> [The task]: Below is a listing to write out in full, exactly as given, without its pictures.
▬▬▬▬▬▬
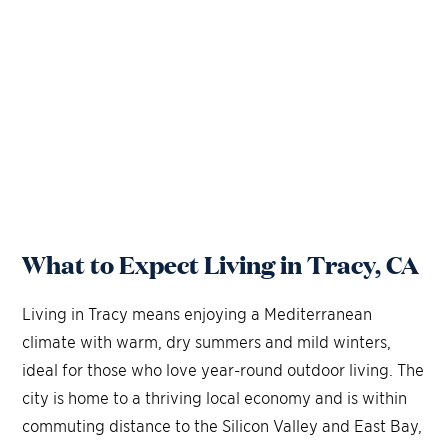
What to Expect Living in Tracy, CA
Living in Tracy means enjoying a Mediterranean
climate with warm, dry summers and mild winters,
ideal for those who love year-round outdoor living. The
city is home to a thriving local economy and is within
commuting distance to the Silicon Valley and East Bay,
▬▬▬▬▬▬
> [Solution]:
What to Expect Living in Tracy, CA
Living in Tracy means enjoying a Mediterranean
climate with warm, dry summers and mild winters,
ideal for those who love year-round outdoor living. The
city is home to a thriving local economy and is within
commuting distance to the Silicon Valley and East Bay,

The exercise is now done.